Don’t worry about auth, permissions, or security concerns
I attached a longer document explaining the full requirements for the HR app, including specifications around roles and permissions. I gave it this instruction:
In case it’s useful context as you design the SIMPLIFIED, DEMO version of the app, here’s the expectation for the more complex version. Remember, this is just for your context – in this design, optimize for a nice demo over capturing all of the complexity here.
Et voilá — here is my app!
It’s…remarkably close to what I need?! I will caveat that it is of course not as “functional” as what I got from Retool and Coda. It forgot about the backend integration (this is Retool’s value prop) and it certainly doesn’t begin to handle roles and permissions. Yet, it is a taste of the future. It gives me hope that the curve — the ease of customization vs. power curve — will indeed move out to the point where I can type in some natural language and get a working app out of it. It is remarkable that I could specify a set of requirements in natural language and get a real UI, with working code.
Step into the future with me. You can imagine how they might take this product further, by figuring out how to integrate with the backend. The hard part about building a very stateful little app like this is ensuring the data flows to the backend correctly, and that is a very tractable problem for Anthropic.

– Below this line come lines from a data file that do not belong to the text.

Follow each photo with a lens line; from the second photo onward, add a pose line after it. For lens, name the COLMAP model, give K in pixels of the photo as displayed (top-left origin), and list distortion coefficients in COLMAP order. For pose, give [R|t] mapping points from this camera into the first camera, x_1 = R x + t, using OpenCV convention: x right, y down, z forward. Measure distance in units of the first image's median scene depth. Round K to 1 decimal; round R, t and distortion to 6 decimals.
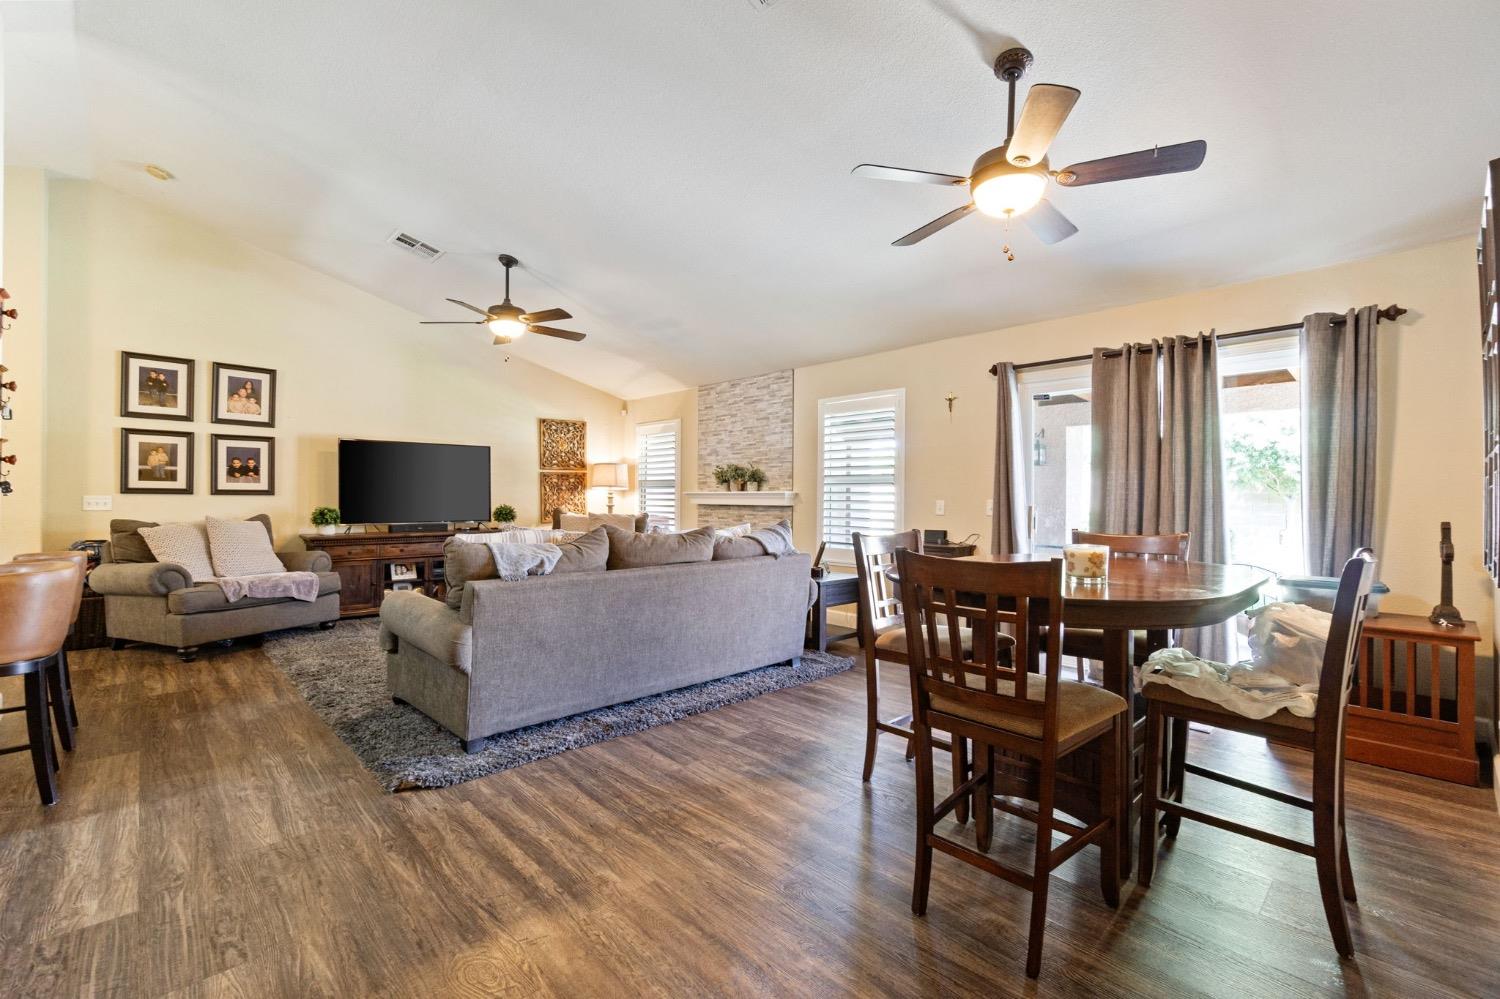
lens RADIAL K [[649.5, 0, 731.5], [0, 649.5, 500.9], [0, 0, 1]] dist [-0.000544, 0.000241]
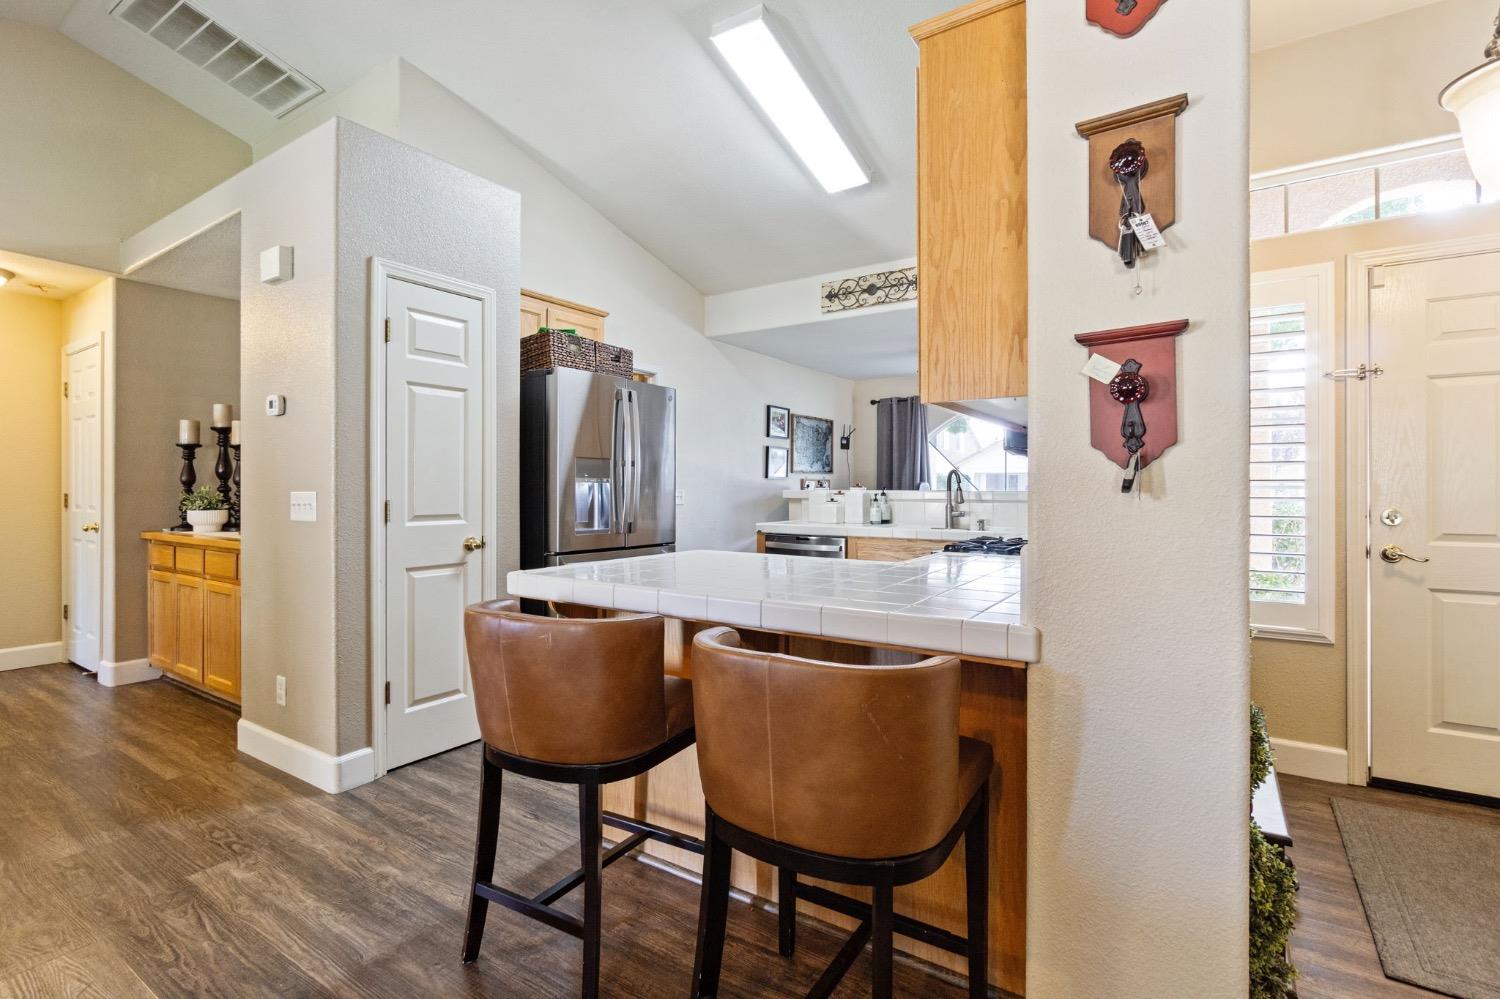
lens RADIAL K [[704.1, 0, 738.5], [0, 704.1, 495.6], [0, 0, 1]] dist [-0.001675, 0.000487]
pose [[-0.971452, -0.004879, -0.237187, -0.508190], [-0.008201, 0.999882, 0.013022, -0.007846], [0.237096, 0.014595, -0.971377, 0.779852]]
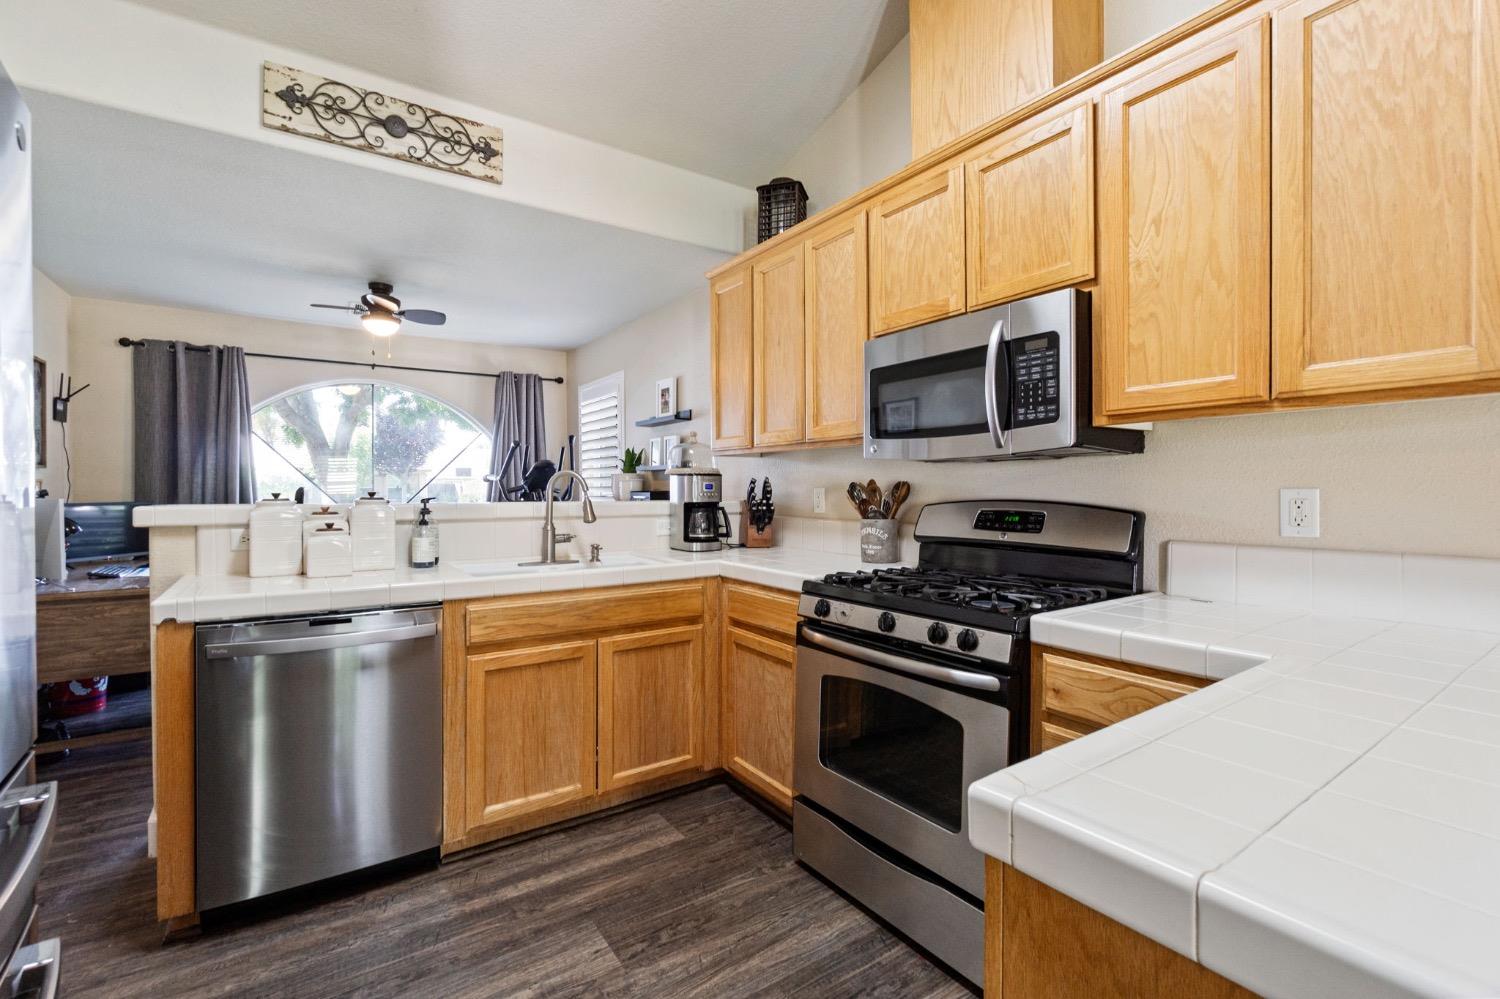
lens RADIAL K [[649.5, 0, 741.7], [0, 649.5, 493.9], [0, 0, 1]] dist [-0.000544, 0.000241]
pose [[-0.145381, 0.001763, -0.989374, -0.482284], [-0.002691, 0.999994, 0.002177, -0.012599], [0.989372, 0.002979, -0.145376, 0.236965]]
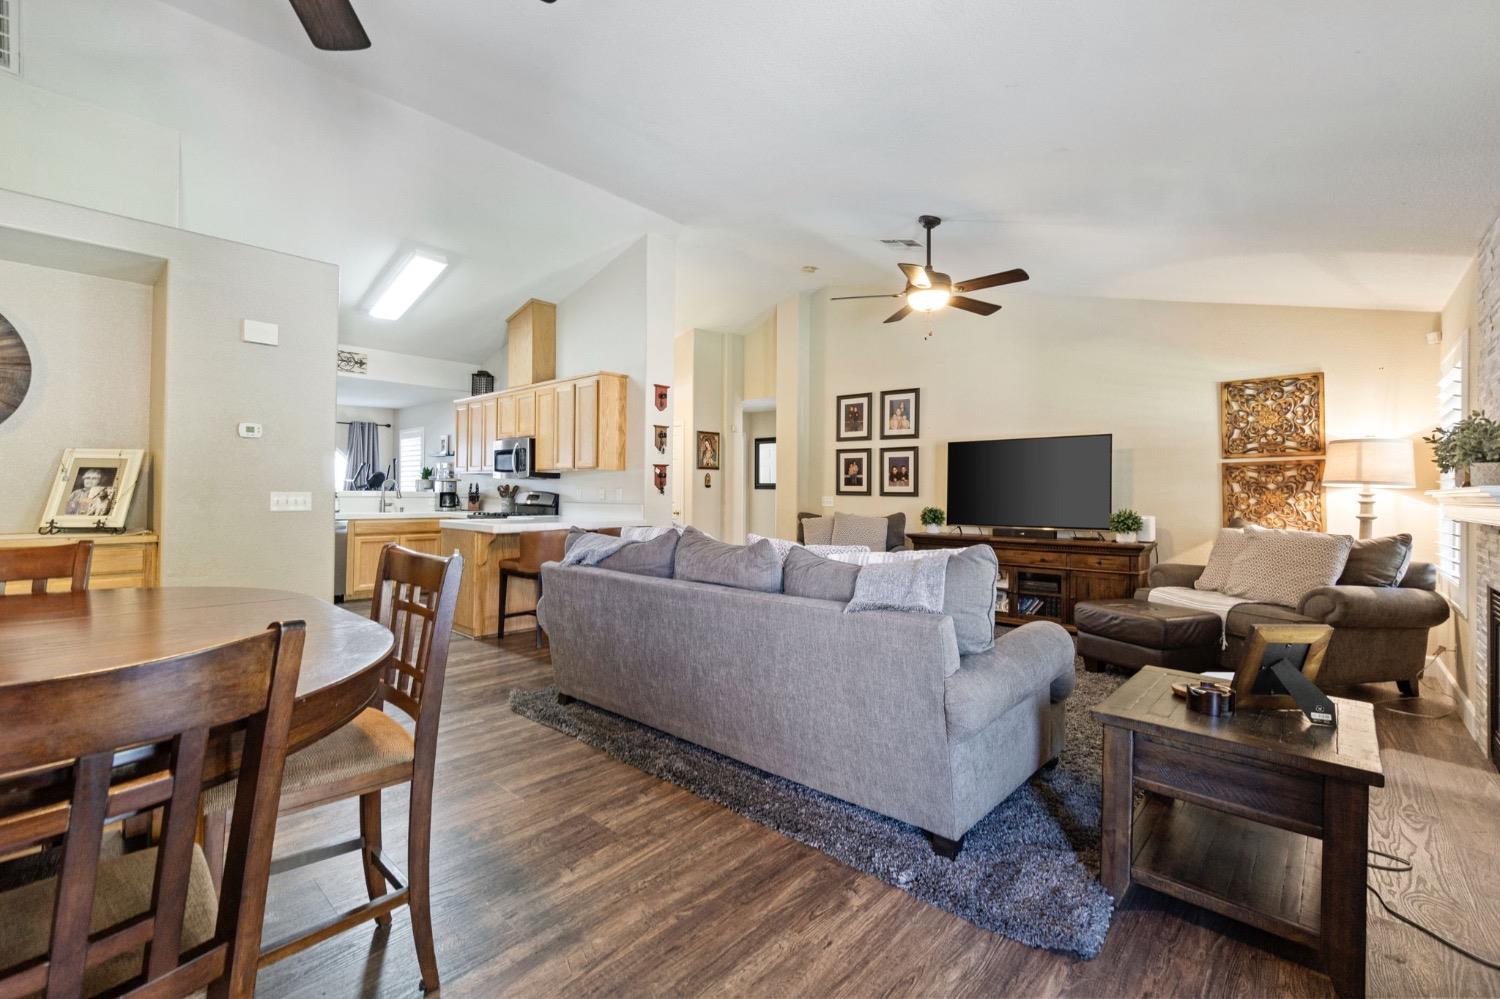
lens RADIAL K [[649.5, 0, 746.5], [0, 649.5, 490.2], [0, 0, 1]] dist [-0.000544, 0.000241]
pose [[0.087143, -0.011842, -0.996125, 0.446446], [-0.016308, 0.999778, -0.013313, -0.000251], [0.996062, 0.017405, 0.086931, 0.649041]]
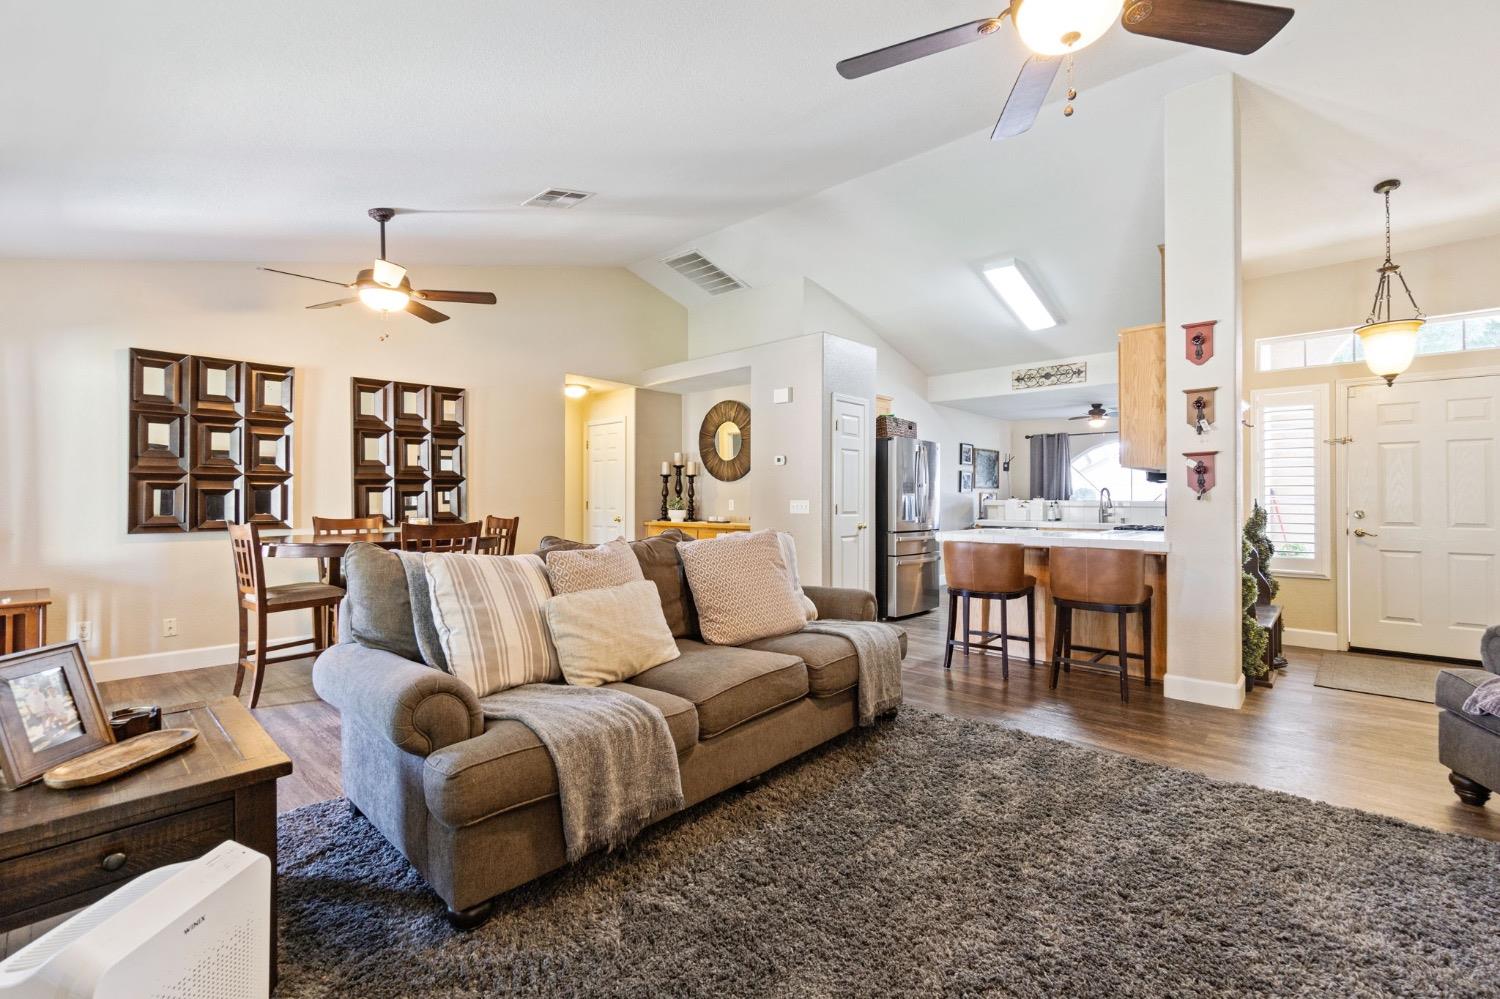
lens RADIAL K [[649.5, 0, 744.3], [0, 649.5, 498.2], [0, 0, 1]] dist [-0.000544, 0.000241]
pose [[-0.996297, -0.009336, -0.085473, -0.146725], [-0.009637, 0.999949, 0.003116, -0.006574], [0.085440, 0.003928, -0.996336, 1.229683]]
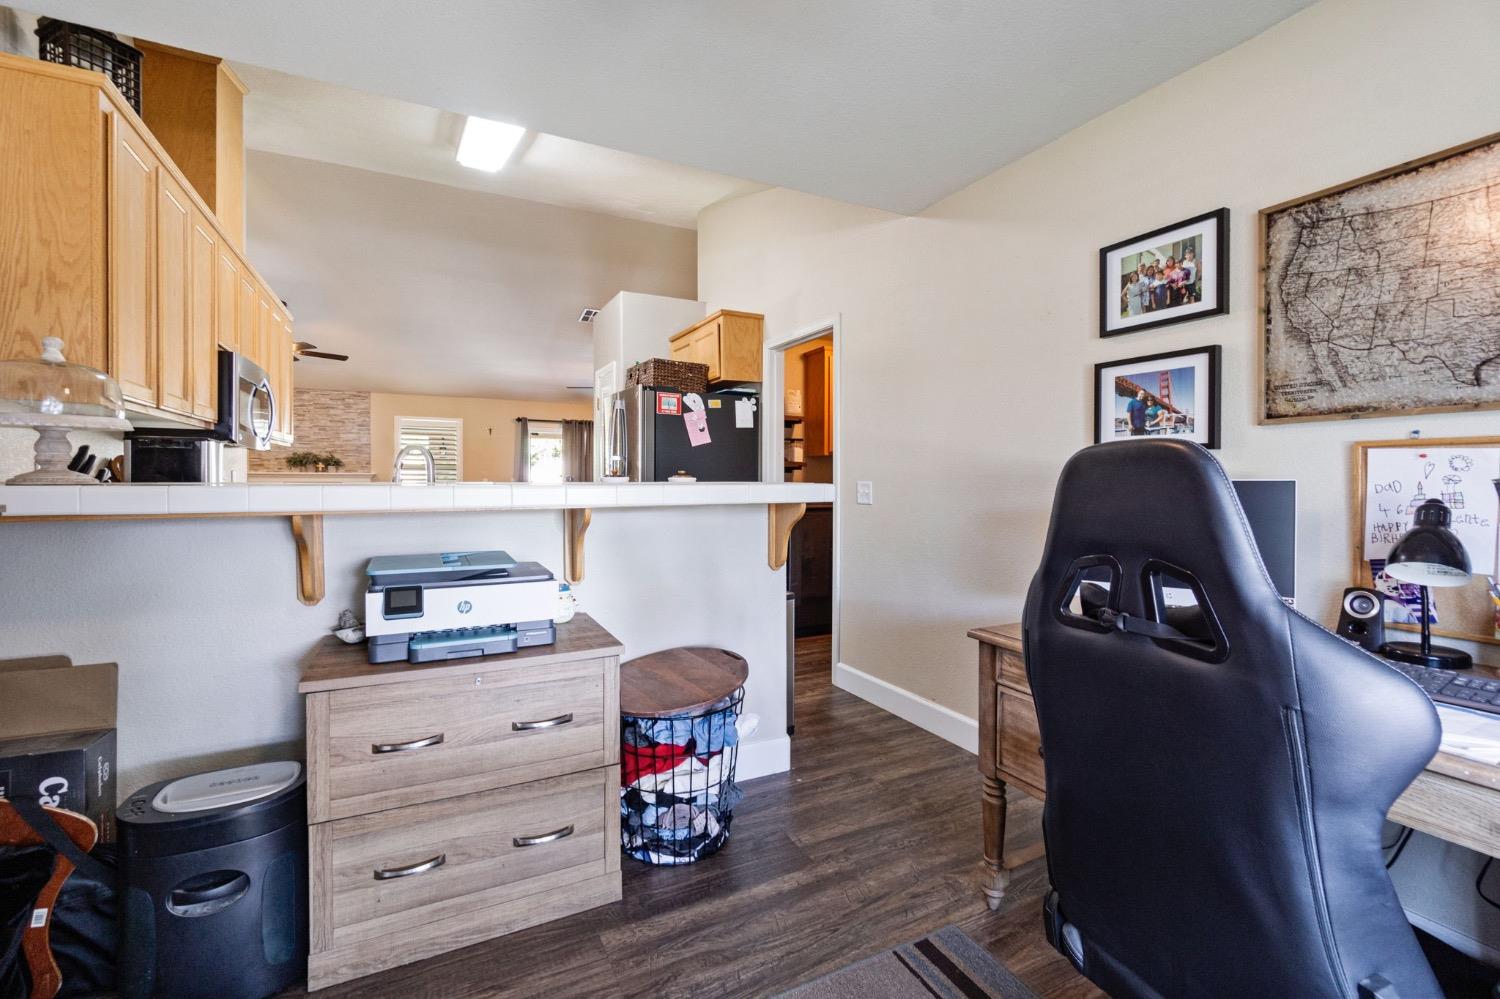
lens RADIAL K [[649.5, 0, 742.0], [0, 649.5, 491.0], [0, 0, 1]] dist [-0.000544, 0.000241]
pose [[0.276027, -0.019652, 0.960949, -1.298949], [0.005305, 0.999807, 0.018923, 0.004242], [-0.961135, -0.000126, 0.276078, -0.297927]]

If I were the PM on this area at Anthropic, I might consider what it would take to: 1) spin up a little Postgres database for me, akin to Retool Workflows 2) integration with most systems of record, like Salesforce, Netsuite, Workday, and more 3) implement some kind of RBAC and “enterprise team view” so that I have enterprise observability.
It’s probably not something they’d even want to do — it’s very small potatoes compared to the opportunity in front of Anthropic, with billions of dollars in revenue there for the taking if they can just get enterprise chat right. But I’d implement the inverse of that roadmap if I were Retool and Coda — let people describe in natural language what they want to do, with a few helpful prompts, and build them an app where they can see the working code all together if needed.
So what?
Part of me felt exhilarated — a PM’s job is kinda turning Slack messages into products2, and now I can turn messages into products in a new way. This is going to be amazing. That said, it’s so clearly a prototyping toy for now, and I think it would take deep, focused product development on Anthropic’s part to get this right. Most people aren’t going to write a detailed spec for this product the way I did. They’d need to know how to prompt their users the right way, via a product workflow, to get the most out of them.
The end product from Claude is far from being a working app. As such, maybe the models need some work too. I hear they’re working on it. 😛
All that said, while I was doing this, I also asked both Claude and ChatGPT to generate a to-do and supplies list for an Ocean Beach birthday bonfire that I’m throwing — neither did a good job. They forgot cake! They forgot wood!
The moral of this story is that AI will come for my job specifically, but I will become a party planner instead!
Thanks, posse of Google execs that joined Stripe!
I’m joking, love you, engineering partners
I think the ability to generate a demo app is super useful, even if it's a "dummy" app. You can tweak it until you think it's representative of your vision, ans hand it off to someone or a team to reverse engineer it into a full app. It seems like it could be a huge team saver between orgs with division between design and engineering.